I feel like it means something.
As I sit at the Shepherd's Hey Farm kitchen table here in Maryland, I wait another night for ewes to go into labor, to experience innocence's birth. I thought this "New Year" post would have come earlier, having had been there for the immaculate mucus and blood of a life's beginning. I had imagined the life-changing secrets to be had, to be held, ultimately to be shared here as a big-bang-start for this new year of sheep.
What I'm learning though is that Nature has it's own course, bringing with it a whole new sense of what patience not only means, but entails. Thus, I shall put into practice what Nature continues to put forward, bringing her teachings into the full experience of waiting for this truly miraculous occasion to come.
Why then am I writing if I haven't yet had this pictured experience? Lee Langstaff, who runs Shepherd's Hey Farm, sent me the following Op-Ed from the NY Times that is not only fitting for my year of the sheep, but also for my reasoning in taking steps away from city-life to reconnect with Nature herself.
One Life in One Placeby Roger Coehn
I came up to this small Welsh village the other day to celebrate one life lived in one place over 83 years at one with the land and with God — the kind of life that is dying out in a restless world.
The life belonged to Alun Jones, born in 1929, the youngest of seven children, on a farm in central Wales called Ystradolwyn. He never moved from there. He knew every inch of the dales and, it seemed, every one of his sheep. He loved the lambing season. London, a five-hour drive away, was a remote universe. He liked a bit of banter in his cheery voice.
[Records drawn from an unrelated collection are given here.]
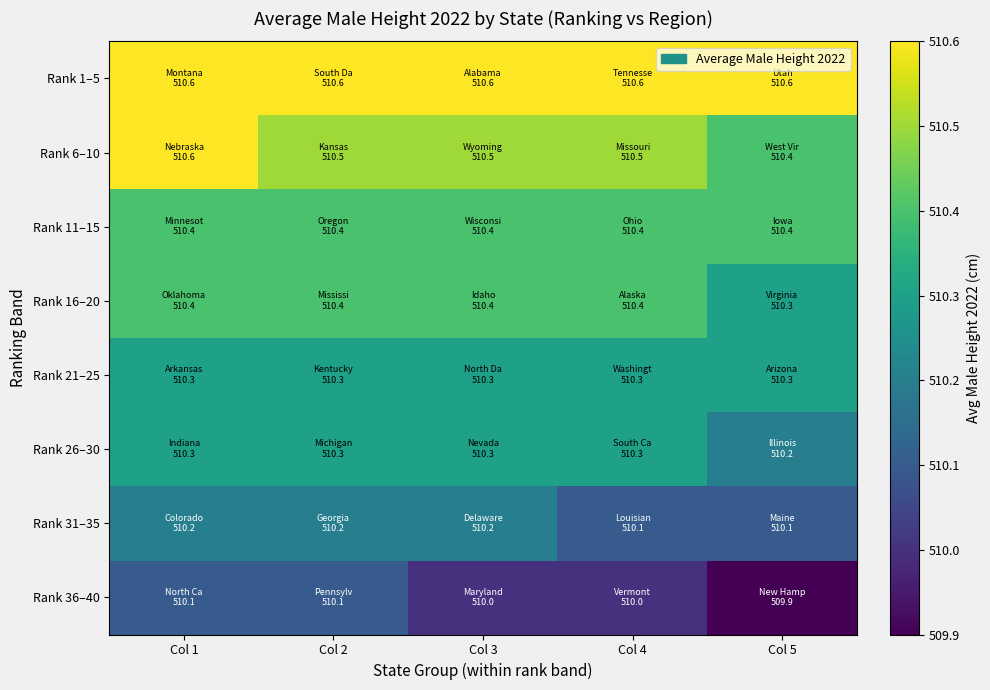

How many categories are shown in the chart?

5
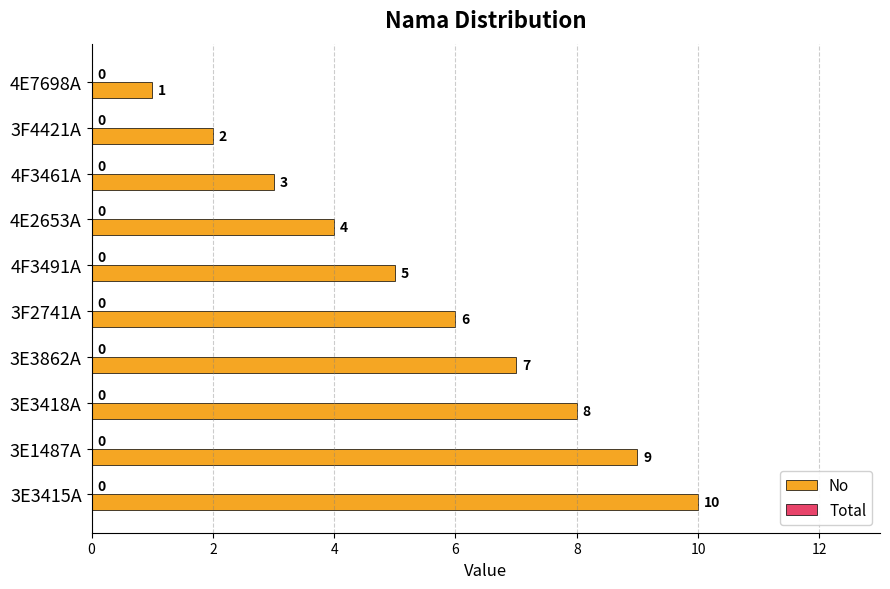

What is the average value?

6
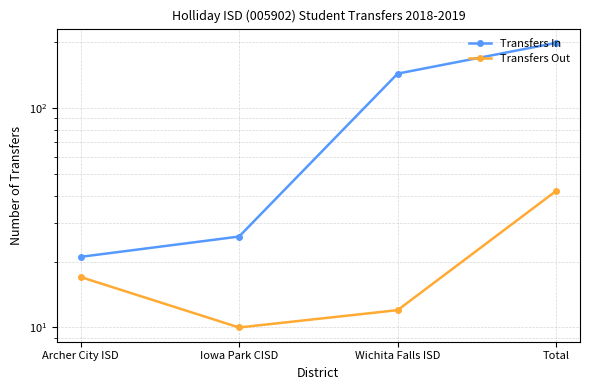

What is the difference between the highest and lowest values at Iowa Park CISD?

16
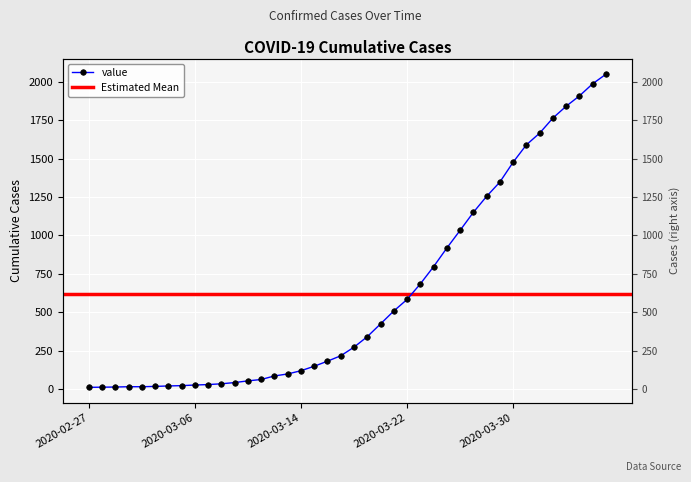

How many data points are above 274?

19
But, as his Presbyterian minister Jenny Garad put it at his funeral service, he believed above all that, “You got on with it.”
Jones died last week after his lungs, the source of that voice so often raised in joyous song, gave out. He was a neighbor of sorts. My father bought the next-door farm 40 years ago. His amazement at my wandering never abated. “Well, boyo,” he would say, and shake his head; and when once again after a couple of days I made the unwise decision to leave those dales, he would bid me “Tara” with a wave of his stick.
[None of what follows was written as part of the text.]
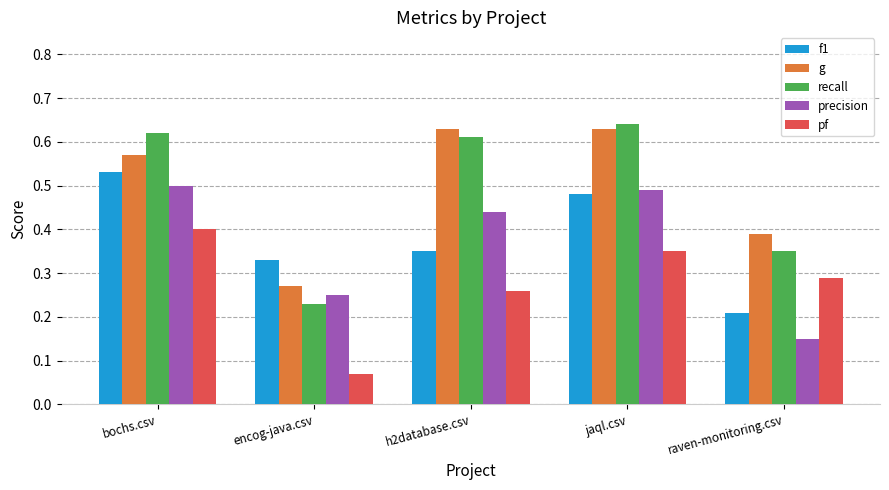

Where is pf nearest to the value 0?

encog-java.csv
I was talking to his son Tony, who runs the farm now, a couple of days before the funeral service. We mused on Alun’s life and his loss. Then Tony brought the conversation to a close saying he had to finish building a fence up in the wood. “You got on with it.”
Urban livers wallow in emotion — about death among other things — because of a dearth of necessity. Cut off from natural patterns of life and death, they become sentimental. Reality shows take the place of the realities of life. You do not find heroes among the dales. The word would be considered indulgent. You do what has to be done.
A vast human experiment is under way: What happens to humanity when it is cut off from the anchors of rural life? As early as the 11th century a French cleric named Marbod noted that, “Town takes a man out of the truth of himself.”
One of the scariest things I have read recently was this: “Owing to rapid urbanization in the developing world, the volume of urban construction for housing, office space and transport services over the next 40 years could roughly equal the entire volume of such construction to date in world history.”
That sentence appeared in a study of the future published late last year by the U.S. National Intelligence Council. This spreading gridlocked concrete jungle will cater to the 60 percent of the world population (4.9 billion people of a projected 8.3 billion) who will be living in cities by 2030, up from about 50 percent today. In 1950, less than a third of humanity was urban.
The problems arising from this rapid transformation are usually framed in economic terms — water and energy supply, transportation challenges, housing. But the deeper question is moral.
Once most of humanity is estranged from nature, rootless, unfamiliar with the rhythms of the seasons and the cycle of passing and renewal, bound by material considerations alone, uncomfortable with solitude and silence and darkness, jostled by the crowd and the hum and the neon, the danger is that some essential ethical ballast and reference is lost.
The funeral was about essentials. It was held in an unadorned chapel. The minister related how Jones did not talk much about his faith but expressed it in the hymns he loved to sing. “Faith gave him joy in living and courage in dying,” she said.
She quoted from John, Chapter 10: “I am the good shepherd; the good shepherd gives his life for the sheep. But he that is a hireling, and not the shepherd, whose own the sheep are not, sees the wolf coming, and leaves the sheep, and flees.”
The minister did not talk about a contemporary culture of hirelings — here was a faith that would never hector, that was not angry, that was intrinsic to community. An all-male choir raised their beautiful Welsh voices. The roof might have lifted off to the heavens.
Afterward, at the graveside, there was a last hymn: “In the sweet by and by, we shall meet on that beautiful shore.”
Back at Ystradolwyn, there was news: A January lamb! It never happens but had. Last year a ewe fell on her back and when that happens she cannot get up. The crows come and always go straight for the eyes. Why, nobody knows. The ewe usually dies, infected through her eyes.
Jones had put the ewe in with the rams for protection just in case she survived — and this one had. In fact she had not merely been kept safe but pestered by the rams. And here — in the form of a January lamb from a blinded ewe — was the fruit.
“Look after the stock and the stock will look after you,” Jones once told me. Now over in the sweet by and by, he would have liked this story of near-death and life.